Читаем Страна идиша полностью

Выбор имени для меня тоже был делом серьезным, и эмоций вокруг него было много. Довид был патриархом нашей семьи, папиным отцом. Он погиб в Белостокском гетто, а Вторая мировая еще была свежа в памяти каждого. Мою сестру Еву, родившуюся в Канаде во время войны, чуть не назвали Викторией в честь победы Монтгомери [5]над Роммелем [6]при Эль-Аламейне, [7]но мама предпочла имя Ева, в честь ИВО — виленского Еврейского исследовательского института, ныне находящегося в Нью-Йорке. [8]Однако за шесть месяцев до моего рождения кузены Нат и Салли назвали своего первенца Давидом, что для мамы означало необходимость выбрать какое-нибудь другое имя. Но на этот раз, по-видимому, последнее слово оказалось не за мамой. Назвать меня именем отцова отца было не просто проявлением почтения к родителям — это было актом искупления, возвращения сыновнего долга, данью памяти о последнем семейном пасхальном седере [9]в Белостоке. Прошли годы, и стало ясно, что имя Давид было выбрано правильно: отрастив бороду и начав покрывать голову, я стал выглядеть точь-в-точь как дедушка на портрете, заказанном у монреальского художника Александра Берковича. [10]В особенности после того, как мне прооперировали отслоившуюся сетчатку. Ту же операцию в Бостоне сделали моему отцу и тем спасли его от слепоты.
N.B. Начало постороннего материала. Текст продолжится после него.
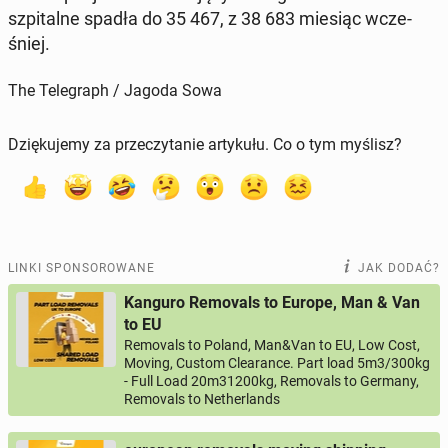
szpi­tal­ne spadła do 35 467, z 38 683 miesiąc wcze­
śniej.
The Telegraph / Jagoda Sowa
Dziękujemy za przeczytanie artykułu. Co o tym myślisz?
LINKI SPONSOROWANE
JAK DODAĆ?
Kanguro Removals to Europe, Man & Van
to EU
Removals to Poland, Man&Van to EU, Low Cost,
Moving, Custom Clearance. Part load 5m3/300kg
- Full Load 20m31200kg, Removals to Germany,
Removals to Netherlands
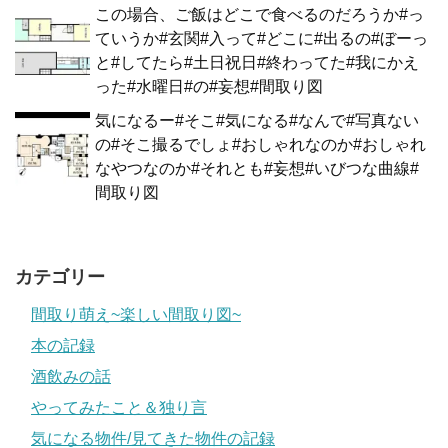
この場合、ご飯はどこで食べるのだろうか#っ
ていうか#玄関#入って#どこに#出るの#ぼーっ
と#してたら#土日祝日#終わってた#我にかえ
った#水曜日#の#妄想#間取り図
気になるー#そこ#気になる#なんで#写真ない
の#そこ撮るでしょ#おしゃれなのか#おしゃれ
なやつなのか#それとも#妄想#いびつな曲線#
間取り図
カテゴリー
間取り萌え~楽しい間取り図~
本の記録
酒飲みの話
やってみたこと＆独り言
気になる物件/見てきた物件の記録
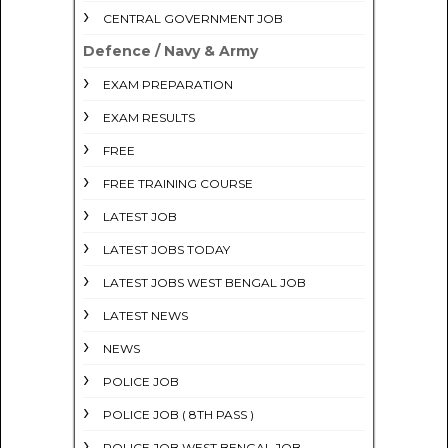
CENTRAL GOVERNMENT JOB
Defence / Navy & Army
EXAM PREPARATION
EXAM RESULTS
FREE
FREE TRAINING COURSE
LATEST JOB
LATEST JOBS TODAY
LATEST JOBS WEST BENGAL JOB
LATEST NEWS
NEWS
POLICE JOB
POLICE JOB ( 8TH PASS )
POLICE JOB WEST BENGAL JOB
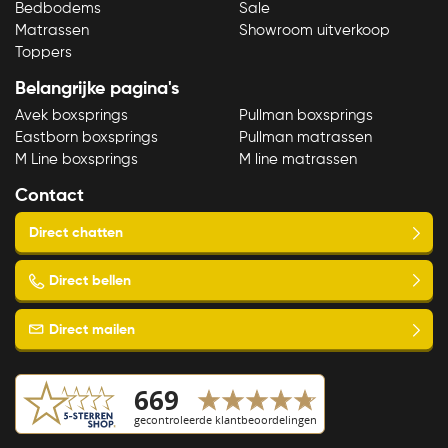
Bedbodems
Sale
Matrassen
Showroom uitverkoop
Toppers
Belangrijke pagina's
Avek boxsprings
Pullman boxsprings
Eastborn boxsprings
Pullman matrassen
M Line boxsprings
M line matrassen
Contact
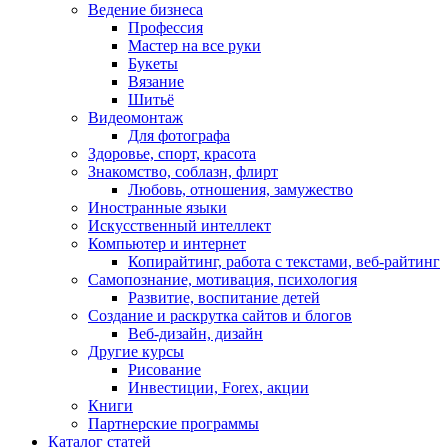
Ведение бизнеса
Профессия
Мастер на все руки
Букеты
Вязание
Шитьё
Видеомонтаж
Для фотографа
Здоровье, спорт, красота
Знакомство, соблазн, флирт
Любовь, отношения, замужество
Иностранные языки
Искусственный интеллект
Компьютер и интернет
Копирайтинг, работа с текстами, веб-райтинг
Самопознание, мотивация, психология
Развитие, воспитание детей
Создание и раскрутка сайтов и блогов
Веб-дизайн, дизайн
Другие курсы
Рисование
Инвестиции, Forex, акции
Книги
Партнерские программы
Каталог статей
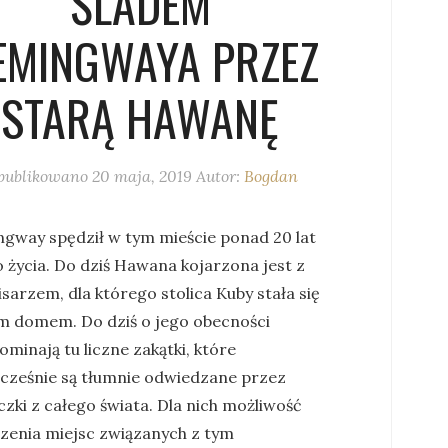
ŚLADEM
EMINGWAYA PRZEZ
STARĄ HAWANĘ
publikowano
20 maja, 2019
Autor:
Bogdan
gway spędził w tym mieście ponad 20 lat
 życia. Do dziś Hawana kojarzona jest z
sarzem, dla którego stolica Kuby stała się
m domem. Do dziś o jego obecności
minają tu liczne zakątki, które
cześnie są tłumnie odwiedzane przez
zki z całego świata. Dla nich możliwość
zenia miejsc związanych z tym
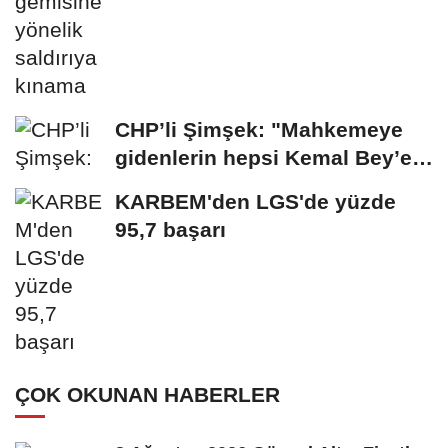
CHP’li Şimşek: "Mahkemeye
gidenlerin hepsi Kemal Bey’e
oy vermemiş...
KARBEM'den LGS'de yüzde
95,7 başarı
ÇOK OKUNAN HABERLER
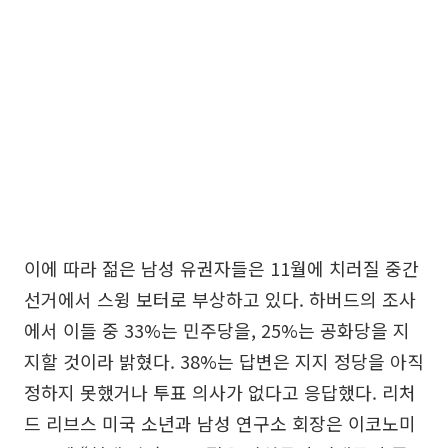
이에 따라 젊은 남성 유권자들은 11월에 치러질 중간
선거에서 스윙 보터로 부상하고 있다. 하버드의 조사
에서 이들 중 33%는 민주당을, 25%는 공화당을 지
지할 것이라 밝혔다. 38%는 답변은 지지 정당을 아직
정하지 못했거나 투표 의사가 없다고 응답했다. 리처
드 리브스 미국 소년과 남성 연구소 회장은 이코노미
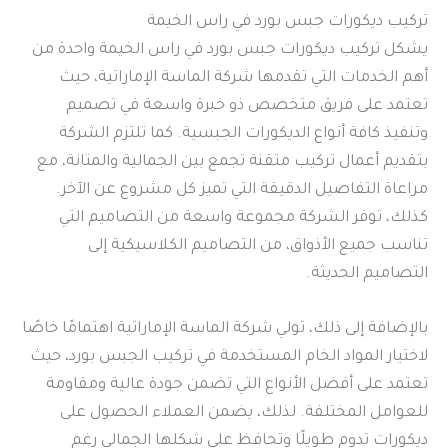
تركيب ديكورات جبس بورد في راس الخيمة
يشكل تركيب ديكورات جبس بورد في راس الخيمة واحدة من
أهم الخدمات التي تقدمها شركة الماسة الإماراتية، حيث
تعتمد على فريق متخصص ذو خبرة واسعة في تصميم
وتنفيذ كافة أنواع الديكورات الجبسية. كما تلتزم الشركة
بتقديم أعمال تركيب متقنة تجمع بين الجمالية والمتانة، مع
مراعاة التفاصيل الدقيقة التي تميز كل مشروع عن الآخر.
كذلك، توفر الشركة مجموعة واسعة من التصاميم التي
تناسب جميع الأذواق، من التصاميم الكلاسيكية إلى
التصاميم الحديثة.
بالإضافة إلى ذلك، تولي شركة الماسة الإماراتية اهتمامًا خاصًا
لاختيار المواد الخام المستخدمة في تركيب الجبس بورد، حيث
تعتمد على أفضل الأنواع التي تضمن جودة عالية ومقاومة
للعوامل المختلفة. لذلك، يضمن العملاء الحصول على
ديكورات تدوم طويلًا وتحافظ على شكلها الجمالي رغم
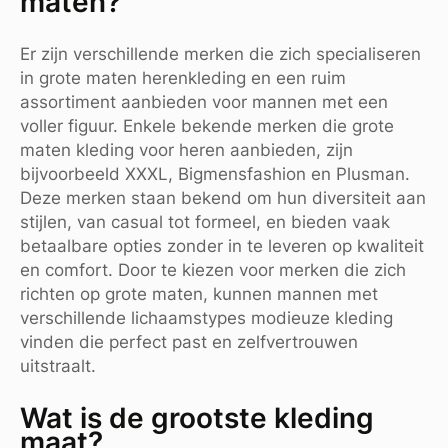
maten?
Er zijn verschillende merken die zich specialiseren
in grote maten herenkleding en een ruim
assortiment aanbieden voor mannen met een
voller figuur. Enkele bekende merken die grote
maten kleding voor heren aanbieden, zijn
bijvoorbeeld XXXL, Bigmensfashion en Plusman.
Deze merken staan bekend om hun diversiteit aan
stijlen, van casual tot formeel, en bieden vaak
betaalbare opties zonder in te leveren op kwaliteit
en comfort. Door te kiezen voor merken die zich
richten op grote maten, kunnen mannen met
verschillende lichaamstypes modieuze kleding
vinden die perfect past en zelfvertrouwen
uitstraalt.
Wat is de grootste kleding
maat?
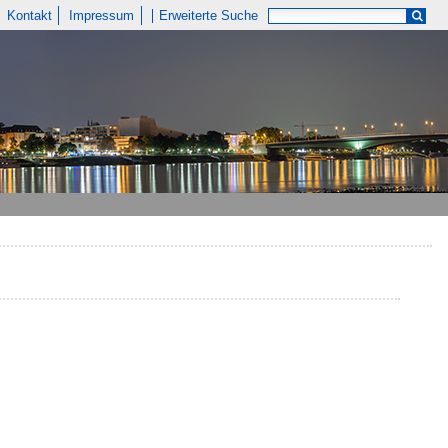
Kontakt
Impressum
Erweiterte Suche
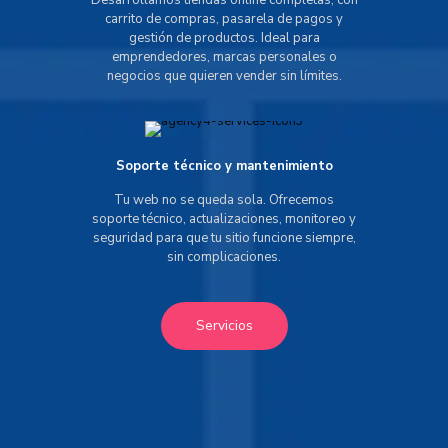
Desarrollamos tiendas online completas, con
carrito de compras, pasarela de pagos y
gestión de productos. Ideal para
emprendedores, marcas personales o
negocios que quieren vender sin límites.
Soporte técnico y mantenimiento
Tu web no se queda sola. Ofrecemos
soporte técnico, actualizaciones, monitoreo y
seguridad para que tu sitio funcione siempre,
sin complicaciones.
Servicios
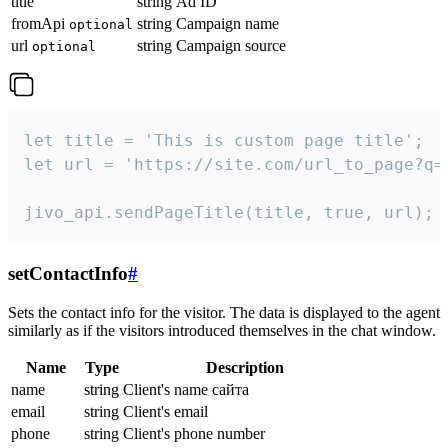
title
string
Ad ID
fromApi
string
Campaign name
optional
url
string
Campaign source
optional
let title = 'This is custom page title';

let url = 'https://site.com/url_to_page?q=p
jivo_api.sendPageTitle(title, true, url);
setContactInfo
#
Sets the contact info for the visitor. The data is displayed to the agent
similarly as if the visitors introduced themselves in the chat window.
Name
Type
Description
name
string
Client's name сайта
email
string
Client's email
phone
string
Client's phone number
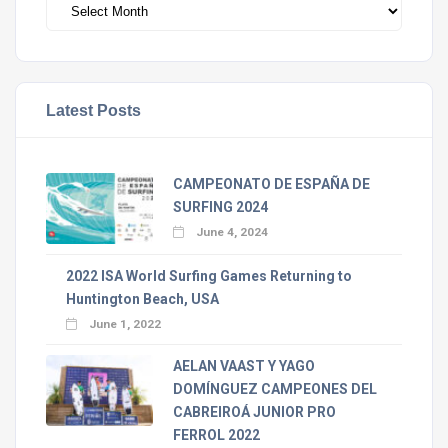
Archivos
Latest Posts
CAMPEONATO DE ESPAÑA DE
SURFING 2024
June 4, 2024
2022 ISA World Surfing Games Returning to
Huntington Beach, USA
June 1, 2022
AELAN VAAST Y YAGO
DOMÍNGUEZ CAMPEONES DEL
CABREIROÁ JUNIOR PRO
FERROL 2022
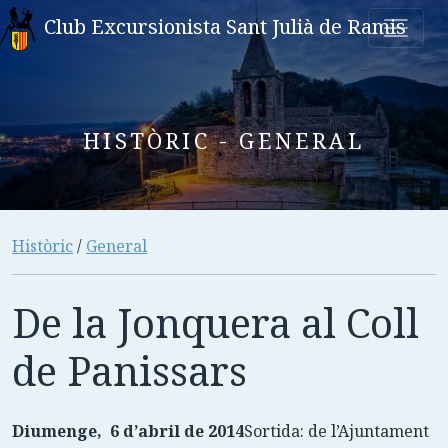
Club Excursionista Sant Julià de Ramis
HISTÒRIC - GENERAL
Històric
/
General
De la Jonquera al Coll
de Panissars
Diumenge, 6 d’abril de 2014
Sortida: de l’Ajuntament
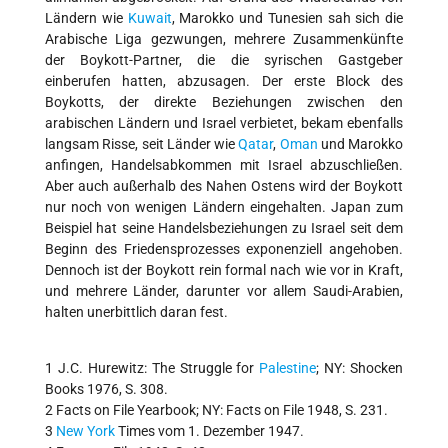
Ländern wie
Kuwait
, Marokko und Tunesien sah sich die
Arabische Liga gezwungen, mehrere Zusammenkünfte
der Boykott-Partner, die die syrischen Gastgeber
einberufen hatten, abzusagen. Der erste Block des
Boykotts, der direkte Beziehungen zwischen den
arabischen Ländern und Israel verbietet, bekam ebenfalls
langsam Risse, seit Länder wie
Qatar
,
Oman
und Marokko
anfingen, Handelsabkommen mit Israel abzuschließen.
Aber auch außerhalb des Nahen Ostens wird der Boykott
nur noch von wenigen Ländern eingehalten. Japan zum
Beispiel hat seine Handelsbeziehungen zu Israel seit dem
Beginn des Friedensprozesses exponenziell angehoben.
Dennoch ist der Boykott rein formal nach wie vor in Kraft,
und mehrere Länder, darunter vor allem Saudi-Arabien,
halten unerbittlich daran fest.
1 J.C. Hurewitz: The Struggle for
Palestine
; NY: Shocken
Books 1976, S. 308.
2 Facts on File Yearbook; NY: Facts on File 1948, S. 231.
3
New York
Times vom 1. Dezember 1947.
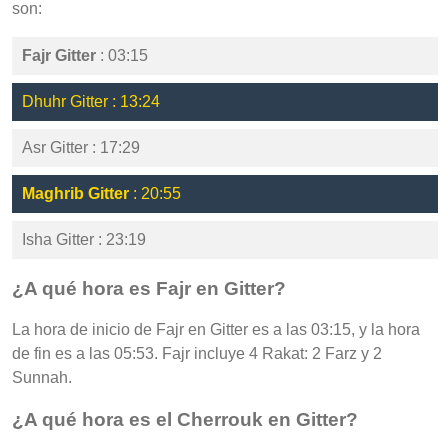
son:
Fajr Gitter
: 03:15
Dhuhr Gitter : 13:24
Asr Gitter : 17:29
Maghrib Gitter
: 20:55
Isha Gitter : 23:19
¿A qué hora es Fajr en Gitter?
La hora de inicio de Fajr en Gitter es a las 03:15, y la hora
de fin es a las 05:53. Fajr incluye 4 Rakat: 2 Farz y 2
Sunnah.
¿A qué hora es el Cherrouk en Gitter?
Сейчас мне кажется, что, встретив мое появление на свет песней на идише, мама тонко намекнула на литературную подоплеку моего зачатия. Семейное предание гласит, что меня не было бы на свете — если бы не идишский поэт Лейб Файнберг. [11]После рождения Евы мама была готова запечатать свое лоно: у нее один за другим случались выкидыши, причиной которым был бездарно сделанный накануне их бегства из Европы аборт. Но в один прекрасный день она заметила в Дер Тог— ежедневной нью-йоркской газете на идише — статью, поздравлявшую поэта Лейба Файнберга с рождением четвертого ребенка. «Дер алтер кокер кен, — воскликнула она, — ун их кен нит? — Этот старый пердун может, а я нет?!» (По случайности, моего отца тоже звали Лейбом.) Она была уверена, что у нее родится именно сын. Уверена настолько, что поспорила с Мишей Хофманом на золотой амулет с Десятью заповедями, — и в результате Мише с большою неохотой пришлось с ним расстаться. (Она выиграла пари, но двенадцать лет спустя я потерял мамин выигрыш во время уроков плавания в лагере Масад. [12])

Какова моя роль в нашем семействе, я узнал очень рано. «Биньомин-Биньямин, — говорила она, — венец главы моей. Рутеле-Рути — счастье мое. Евале — радость моя. А ты, Доделе, моя жизнь… Нет, гораздо больше — ты мой подарок от Господа, майн ойсгебетенер бай Гот— выпрошенный у Бога». В соответствие с этой шкалой, поспешила она уверить меня, братья и сестры не смогут доставить мне огорчений, и все будет не так, как в ее семье там, в Европе, — ведь ее мама, Фрадл, столь явно предпочитала своего Биньомина, «Нёню», всем остальным.

Уступив мое первое имя Роскисам, родне мужа, мама настояла, чтоб моим вторым стало имя Григорий — в честь ее любимого брата Гриши. На своем туалетном столике она держала его фотокарточку: одну половину выдающегося фамильного носа Мацев не видно в тени, а другая сияет благородным блеском. На фото Грише 16 лет — именно столько ему было, когда разразилась Первая мировая война и Софья Соломоновна, основательница и директриса русско-еврейской гимназии Софьи Каган, спешно отослала Гришу в Екатеринослав, [13]доверив ему эвакуацию всей ее школы! Еще более героической была его поездка из Харькова к смертному одру своего брата Нёни. Когда Гришин поезд был остановлен большевиками, он вскарабкался на крышу и, обращаясь к воинственному сброду, возопил: «Братья!», дабы уверить их в международной солидарности всех страждущих. Позже, в 1940 году, как рассказывала маме Соня Тенцер, уже во время советской оккупации, Гриша в одиночку открыл прачечную для заполонивших Вильнюс еврейских беженцев, все прибывавших и прибывавших из оккупированной немцами Польши.